Aus dem Islam kommt auch die sogenannte Zeitehe – konkret handelt es sich um eine Tradition aus dem schiitischen Islam. Gemeint ist, dass eine Ehe für einen bestimmten Zeitraum, von einigen Stunden bis zu 99 Jahren, geschlossen werden kann. Ursprünglich war sie dazu gedacht, dass Pilger oder Soldaten legal ihre sexuellen Bedürfnisse befriedigen können. Heute wird sie etwa im Iran eingesetzt, um dahinter Prostitution zu verbergen. Von sunnitischer Seite kommt deswegen auch immer wieder Kritik. Gerade weil der Islam keine zentrale Autorität hat, gibt es die unterschiedlichsten Auslegungen in Form von Fatwas, ob und wenn ja unter welchen Bedingungen eine Ehe auf Zeit erlaubt ist.

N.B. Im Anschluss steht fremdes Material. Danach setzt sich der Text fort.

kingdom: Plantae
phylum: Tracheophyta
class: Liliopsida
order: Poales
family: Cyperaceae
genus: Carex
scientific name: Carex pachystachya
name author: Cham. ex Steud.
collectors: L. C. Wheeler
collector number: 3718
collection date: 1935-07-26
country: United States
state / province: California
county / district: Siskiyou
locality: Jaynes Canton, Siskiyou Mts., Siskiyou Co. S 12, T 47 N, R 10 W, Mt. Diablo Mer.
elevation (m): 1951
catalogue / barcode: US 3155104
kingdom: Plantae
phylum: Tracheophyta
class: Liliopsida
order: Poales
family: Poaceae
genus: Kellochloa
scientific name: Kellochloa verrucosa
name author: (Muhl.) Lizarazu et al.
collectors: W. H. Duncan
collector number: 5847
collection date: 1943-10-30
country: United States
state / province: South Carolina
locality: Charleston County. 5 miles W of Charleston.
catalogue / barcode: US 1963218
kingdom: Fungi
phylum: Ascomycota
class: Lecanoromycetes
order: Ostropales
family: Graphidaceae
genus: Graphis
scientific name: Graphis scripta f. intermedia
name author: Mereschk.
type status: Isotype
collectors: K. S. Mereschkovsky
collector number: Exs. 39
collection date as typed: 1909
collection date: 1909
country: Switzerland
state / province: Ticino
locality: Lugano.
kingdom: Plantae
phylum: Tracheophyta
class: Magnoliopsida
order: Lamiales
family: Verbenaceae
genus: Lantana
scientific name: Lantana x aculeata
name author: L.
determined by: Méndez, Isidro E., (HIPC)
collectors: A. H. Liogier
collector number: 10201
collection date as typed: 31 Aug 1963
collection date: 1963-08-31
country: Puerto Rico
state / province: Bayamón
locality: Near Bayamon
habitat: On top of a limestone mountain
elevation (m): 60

Aus der jüdischen Thora kommt der Begriff der Leviratsehe oder Schwagerehe. Stirbt ein verheirateter Mann, ohne Kinder hinterlassen zu haben, heiratet sein Bruder die Witwe. Ziel ist die Zeugung eines männlichen Nachkommen. Auch bei mongolischen Völkern war diese Form der Ehe bekannt.

Ein mittlerweile nur mehr selten zu findender Brauch sind sogenannte Geisterhochzeiten in China. Stirbt ein junger Chinese unverheiratet, macht sich die Familie auf die Suche nach einer verstorbenen Frau, die ihm angetraut werden könnte – sie werden etwa in Leichenschauhäusern gekauft.

Bei der Bestattung werden die beiden getraut, um im Totenreich nicht allein sein zu müssen. Zuletzt war der Brauch 2013 in die Schlagzeilen geraten, als ein Mann zum Tode verurteilt wurde, weil er eine Frau ermordet haben und sie als Braut für eine Totenhochzeit verkauft haben soll.

Mehr als eine

Polygamie ist die Vielehe mit der Duldung gleichzeitiger eheähnlicher Beziehungen. Dabei wird unterschieden zwischen Polygynie – ein Mann hat mehrere Ehefrauen – und Polyandrie (eine Frau hat mehrere Ehemänner).

In Österreich sind sämtliche Formen der Polygamie verboten. Für das Delikt der Mehrfachehe drohen Freiheitsstrafen von bis zu drei Jahren.